**Source document**
On February 7, the Supreme Court of Hawai’i decided State v. Wilson, upholding state criminal laws confining handguns and ammunition to the “possessor’s place of business, residence, or sojourn.” A separate provision provides for permits to carry (which historically no one got), but the defendant had not applied for a permit and thus had no standing to challenge that provision.

Article I, § 17 of the Hawai’i Constitution has the same language as the federal Second Amendment, just deleting the first and last comma. Wilson held that § 17 “supports a collective, militia meaning,” and thus “in Hawai’i there is no state constitutional right to carry a firearm in public.”

Citing Justice Stevens’ dissent in Heller and Justice Breyer’s dissent in Bruen, Wilson claims that the U.S. Supreme Court “distorts and cherry-picks historical evidence. It shrinks, alters, and discards historical facts that don’t fit.” The Court’s failings are not limited to the issue at hand—“the Dobbs majority engaged in historical fiction” as well. Wilson avers: “The United States Supreme Court disables the states’ responsibility to protect public safety, reduce gun violence, and safeguard peaceful public movement.”

Wilson fails to analyze the actual precedents when it asserts: “Until Heller, the Supreme Court had never ruled that the Second Amendment afforded an individual right to keep and bear arms.” Well, the Court assumed that the right is individual in Scott v. Sandford (1857), U.S. v. Cruikshank (1876), Presser v. Illinois (1886), Robertson v. Baldwin (1897), U.S. v. Miller (1939), Johnson v. Eisentrager (1950), and U.S. v. Verdugo-Urquidez (1990).

**Recorded information**
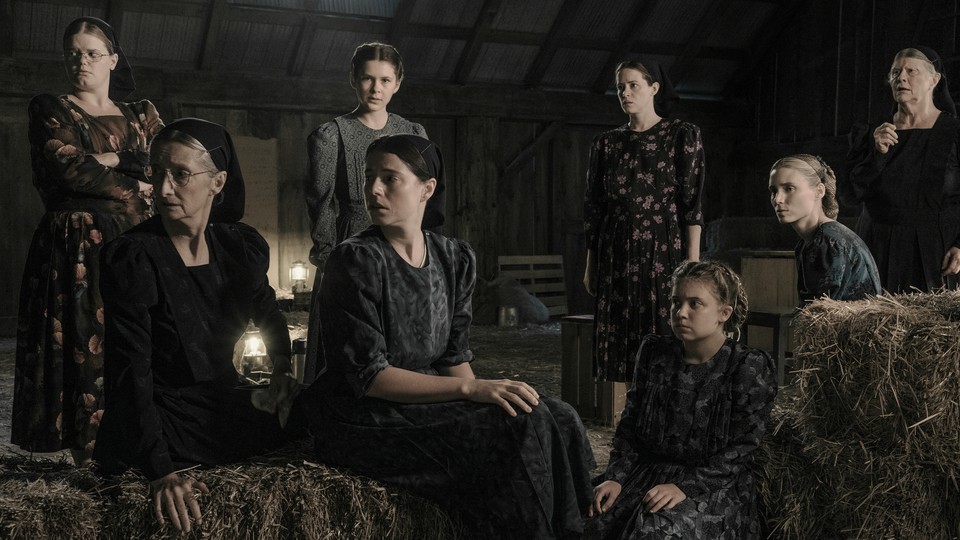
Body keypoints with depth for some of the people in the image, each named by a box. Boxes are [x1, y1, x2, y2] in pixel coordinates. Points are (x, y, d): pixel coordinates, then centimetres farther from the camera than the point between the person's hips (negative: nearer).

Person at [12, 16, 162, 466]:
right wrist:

**Aim of the task**
Pick up the commentary on State v. Wilson where it stops, and continue it past its last sentence.

**Result**
According to Wilson, both § 17 and the Second Amendment “use military-tinged language—‘well regulated militia’ and ‘bear arms’—to limit the use of deadly weapons to a military purpose.” However, “there are no words that mention a personal right to possess lethal weapons in public places for possible self-defense.” But this ignores that the guarantee has two separate clauses—one declaring the necessity of the militia, the other declaring the right of the people to bear arms. Wilson implies that the militia are the only “people,” as if the guarantee refers to “the right of the militia to bear arms.”

The court doesn’t bother to compare the usage of “the people” with other parts of the state Bill of Rights, which prohibits abridgment of “the right of the people peaceably to assemble,” provides that “the right of the people to privacy ... shall not be infringed,” and guarantees “the right of the people to be secure ... against unreasonable searches, seizures and invasions of privacy....” By contrast, in the very next provision after the arms guarantee, the drafters knew how to distinguish “the people” from “member[s] of the militia” by providing that “no soldier or member of the militia” may be quartered in any house except in certain circumstances.

Quoting Justice Stevens’ dissent in Heller, the court stated that “when used unadorned by any additional words, its meaning [i.e., bear arms] is ‘to serve as a soldier, do military service, fight.’” But there are additional words—the “right” of “the people” to bear arms.

The court acknowledged that most state constitutions protect individuals because they refer to “persons” and “citizens,” but ignores that several also refer to “the people.” Many follow variants of Pennsylvania’s 1776 Constitution by stating that “the people have a right to bear arms for the defence of themselves and the state.” But, says Wilson, § 17 doesn’t refer to “defence of themselves.” Right, but it also doesn’t refer to “defence of the state.” It generally recognizes the right to bear arms, impliedly for all lawful purposes, just as the U.S. Supreme Court did in the Heller decision.

The fun begins when the court sought to explain the public understanding when the guarantee was adopted in 1950, but leaves out critical parts of that history. In written testimony to the Hawai’i legislature in 1992 in opposition to a proposed ban on semiautomatic firearms, I had occasion to research the 1950 proceedings. The legislature ended up banning only what it called “assault pistols” defined by certain generic features. Below are some of the critical items that Wilson left out.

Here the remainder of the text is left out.